It’s time, once again, to announce the annual winners of the Mensa Mind Games competition, held every year in April. This is when members of American Mensa gather for a long spirited weekend of tabletop gaming. At the end of the weekend, the participants vote for the top games they played. Votes are quickly tabulated with the top five games declared Mensa Select games for that year. Those games are allowed to carry the Mensa Select seal, and are generally fantastic games. This year, there were 63 games competing for the privilege. Here are the winners for 2016.
New York 1901
Blue Orange Games
In New York 1901, players are developers who race to construct buildings in New York City. There are rules, of course, about what you can build where, and your decisions of how to build can come to hurt you later on. But don’t worry, you can demolish buildings to make room for new ones. I’ve actually played this one (see Bristol-Liu Con 2015), and can vouch for its entertainment value. It’s a light strategy game that is fun for families to play together. For ages 8 and up.
Circular Reasoning is an abstract strategy game where players race each other toward the middle of the board, using their square, triangle, and circle tokens. Players can block each others’ progress, however, and the gates to move from one track to another rotate around depending on how many tokens are on each level. For ages 12 and up.
World’s Fair 1893
Renegade Game Studios
The Ferris wheel is the central image of this game, which is based on the World’s Fair of 1893. World’s Fairs exhibited advances in science, technology, culture, and more, and this particular Fair, held in Chicago, had some significant advances, such as spray painting, the third rail, and printing books in Braille. In this game, players are organizers for the fair, collecting exhibits to display in each of five exhibition areas and increasing their influence and support. Win the game by having the most points at the end, which is based on support gained throughout the game and the diversity of exhibits at the end. A well-designed game for families or small groups age 10 and up, World’s Fair 1893 comes out in late May.
Favor of the Pharaoh
Bezier Games, Inc.
Move ahead in Egyptian society, making connections and influencing others, by rolling special game dice and placing appropriate tiles.
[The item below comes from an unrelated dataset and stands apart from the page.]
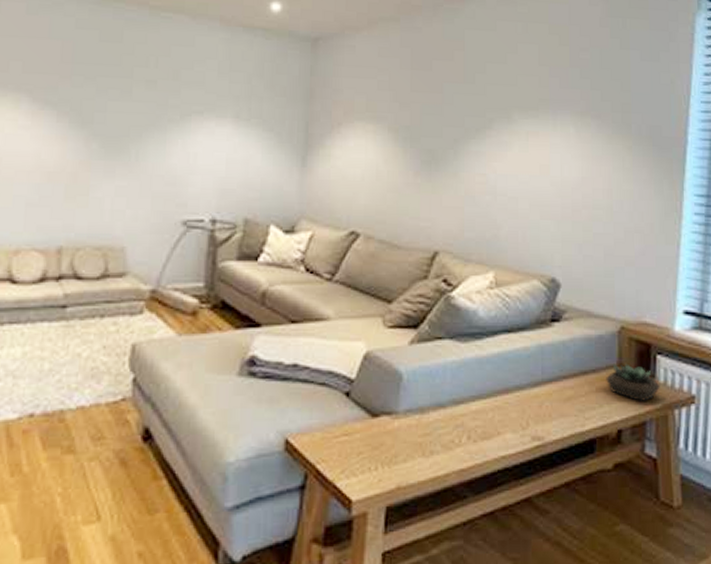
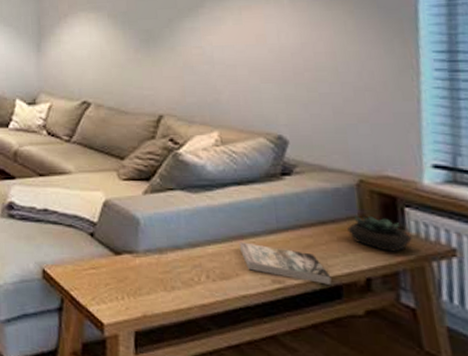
book: none [503,397,587,439] -> present [239,242,332,285]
In the end, only one player can win the Pharaoh’s favor. Replayability of this game is high, since each time you play, you use a different combination of characters. There are also special ability dice and tokens that can affect players’ turns. Imagine Yahtzee combined with Egyptian culture and a drive to please, and you’ve got Favor of the Pharaoh. An app for the game will be available in the future as well. For ages 13 and up.
The Last Spike
In this cooperative train game, players work together to build a railway across the country, while also competing to amass land speculation money before the railway is completed. The railroad needs to be built across river and mountains to make it to the other side of the country, which means higher costs for the more difficult construction. This game was originally published in 1976, but has been redesigned to appeal to today’s train/euro/strategy gaming enthusiasts. Great for families with kids 10 and up.
Check out the excellent games that were previously awarded the Mensa Select Seal!
Note: The recommended ages for these games are only a guideline. You know your kids best, and it’s often true that younger kids can play the games without trouble.